Segundo Caryna Moreno, assistente sexual que atende na Argentina e não tem deficiência, a assistência é feita mediante entrevista prévia com a pessoa com deficiência para ver o grau de mobilidade, e através desta avaliação, tornar o momento de descobertas do prazer mais valoroso. Caryna relata que essa assistência contribui para o resgate e valorização da autoestima e descoberta do corpo como fonte infinita de libido. Ela também explica que muitos não chegam aos encontros por que não conseguem controlar suas contas e por serem confrontados pelos familiares. Na verdade, muito ainda precisa ser desmitificado. É importante destacar que muitos tem uma vida sexual ativa. Felizmente a indústria de equipamentos sexuais fizeram muitas adaptações para cadeirantes transarem com mais autonomia. Exemplo: cadeirinhas deslizantes e mini-macas para a companheira ficar no nível por parceiro, faixas para fixação do tórax ,entre outras. Ainda somos um número muito pequeno que damos a cara a tapa nos expondo sobre esse assunto, mas este é um trabalho de formiguinha. Queremos ter voz, pois mulheres com deficiência NÃO são assexuadas, não devem ser infantilizadas, temos sentimentos, desejos, direitos e necessidades sexuais (e não são poucas), iguais as mulheres ditas “normais”.

O que é preciso saber sobre a sexualidade da mulher com deficiência:

– Mulheres com deficiência intelectual NÃO são hiper–sexuadas, ou seja, desejos incontroláveis, como muitos teorizam;

– Mulheres com deficiência física não possuem disfunções sexuais relacionada ao desejo, à excitação e ao orgasmo;

– Mulheres com deficiência tem o DIREITO de escolher se querem ter filhos ou adotar;

– Mulheres com deficiência tem direito a exames preventivos, consultas com toda a acessibilidade e comunicação necessária;

– Mulheres com deficiência tem todo DIREITO de realizar fantasias sexuais com pessoas sem deficiências, que possuem desejos específicos por nós deficientes, os chamados DEVOTES;

– Mulheres com deficiência NÃO podem ser criminalmente esterilizadas por autorização de terceiros;

– Mulheres com deficiência têm DIREITO a viverem plenamente em sociedade com suas identidades de gênero, LGBTQIA+, sem preconceitos ou discriminação;

– Mulher com deficiência tem o total DIREITO de viver sua sexualidade somente pelo prazer;

– Mulheres com deficiência tem DIREITO a realizar toda, e quaisquer fantasias sexuais, se masturbarem e manterem o sexo só pelo prazer, com o apoio de assistentes sexuais especializados, ou profissionais do sexo, sem que sejam julgadas ou discriminadas.

Em países como Alemanha, Holanda, Dinamarca, Suíça, Áustria, Itália e Espanha, os assistentes sexuais trabalham livremente, ao contrário do Brasil onde o serviço sequer existe.
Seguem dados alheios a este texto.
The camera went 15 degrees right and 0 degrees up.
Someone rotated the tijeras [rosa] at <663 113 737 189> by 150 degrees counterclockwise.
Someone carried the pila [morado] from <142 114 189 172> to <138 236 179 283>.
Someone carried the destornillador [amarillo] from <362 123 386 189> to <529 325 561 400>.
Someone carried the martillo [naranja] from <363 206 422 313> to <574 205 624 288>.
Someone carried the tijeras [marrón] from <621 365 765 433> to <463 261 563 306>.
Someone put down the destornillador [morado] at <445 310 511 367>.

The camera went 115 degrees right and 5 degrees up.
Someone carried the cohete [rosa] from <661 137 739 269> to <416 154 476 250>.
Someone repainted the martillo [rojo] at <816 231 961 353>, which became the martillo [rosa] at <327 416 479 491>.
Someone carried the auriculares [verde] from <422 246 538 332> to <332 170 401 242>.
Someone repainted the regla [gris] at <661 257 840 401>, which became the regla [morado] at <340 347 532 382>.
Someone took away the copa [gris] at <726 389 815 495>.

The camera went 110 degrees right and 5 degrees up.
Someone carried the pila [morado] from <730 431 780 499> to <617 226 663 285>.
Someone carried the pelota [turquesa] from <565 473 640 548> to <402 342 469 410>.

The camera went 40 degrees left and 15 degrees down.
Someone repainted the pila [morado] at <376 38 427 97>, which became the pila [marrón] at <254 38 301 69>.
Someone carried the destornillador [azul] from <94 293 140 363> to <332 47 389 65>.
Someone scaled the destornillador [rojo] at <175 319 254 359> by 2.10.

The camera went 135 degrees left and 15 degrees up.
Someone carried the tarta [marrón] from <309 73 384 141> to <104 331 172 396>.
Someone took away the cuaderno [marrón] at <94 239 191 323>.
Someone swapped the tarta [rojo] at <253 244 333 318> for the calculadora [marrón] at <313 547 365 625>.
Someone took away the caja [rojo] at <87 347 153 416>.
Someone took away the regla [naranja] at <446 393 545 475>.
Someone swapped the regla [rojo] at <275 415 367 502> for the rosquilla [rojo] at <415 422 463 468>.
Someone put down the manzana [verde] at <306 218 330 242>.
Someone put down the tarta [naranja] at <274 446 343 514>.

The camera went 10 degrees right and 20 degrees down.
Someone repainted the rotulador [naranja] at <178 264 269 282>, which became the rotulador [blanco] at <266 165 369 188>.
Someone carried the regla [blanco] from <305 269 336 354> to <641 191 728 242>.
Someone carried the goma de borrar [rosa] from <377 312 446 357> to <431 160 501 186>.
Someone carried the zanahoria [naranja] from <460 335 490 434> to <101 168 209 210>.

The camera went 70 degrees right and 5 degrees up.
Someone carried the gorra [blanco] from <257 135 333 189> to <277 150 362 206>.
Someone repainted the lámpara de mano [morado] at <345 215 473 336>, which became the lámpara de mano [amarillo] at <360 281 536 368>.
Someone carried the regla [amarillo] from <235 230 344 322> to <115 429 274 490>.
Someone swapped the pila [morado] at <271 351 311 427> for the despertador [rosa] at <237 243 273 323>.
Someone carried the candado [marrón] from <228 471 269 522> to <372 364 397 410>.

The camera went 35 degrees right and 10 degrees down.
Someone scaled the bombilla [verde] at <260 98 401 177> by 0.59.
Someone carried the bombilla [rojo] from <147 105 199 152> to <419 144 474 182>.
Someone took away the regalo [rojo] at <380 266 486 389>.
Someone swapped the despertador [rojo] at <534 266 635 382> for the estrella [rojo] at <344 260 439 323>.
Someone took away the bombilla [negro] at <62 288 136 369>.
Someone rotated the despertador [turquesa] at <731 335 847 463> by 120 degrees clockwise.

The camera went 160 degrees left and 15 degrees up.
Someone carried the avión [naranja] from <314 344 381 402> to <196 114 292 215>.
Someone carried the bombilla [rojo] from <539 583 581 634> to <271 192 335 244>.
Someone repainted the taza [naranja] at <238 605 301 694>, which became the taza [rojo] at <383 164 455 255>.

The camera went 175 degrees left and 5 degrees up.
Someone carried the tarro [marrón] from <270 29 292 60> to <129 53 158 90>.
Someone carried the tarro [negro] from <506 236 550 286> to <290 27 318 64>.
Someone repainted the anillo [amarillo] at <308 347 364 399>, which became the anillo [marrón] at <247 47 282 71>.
Por experiência própria indico a massagem tântrica para fazer como terapia e autoconhecimento do corpo. Portanto, apresento aqui uma direção para debates, que podem ser propostos para uma visibilidade cada vez maior da temática mulher com deficiência, suas vivências em sociedade e sexualidade, para que sejam criadas instituições e políticas públicas de apoio a este público objetivando uma melhor qualidade de vida para nós mulheres com deficiência.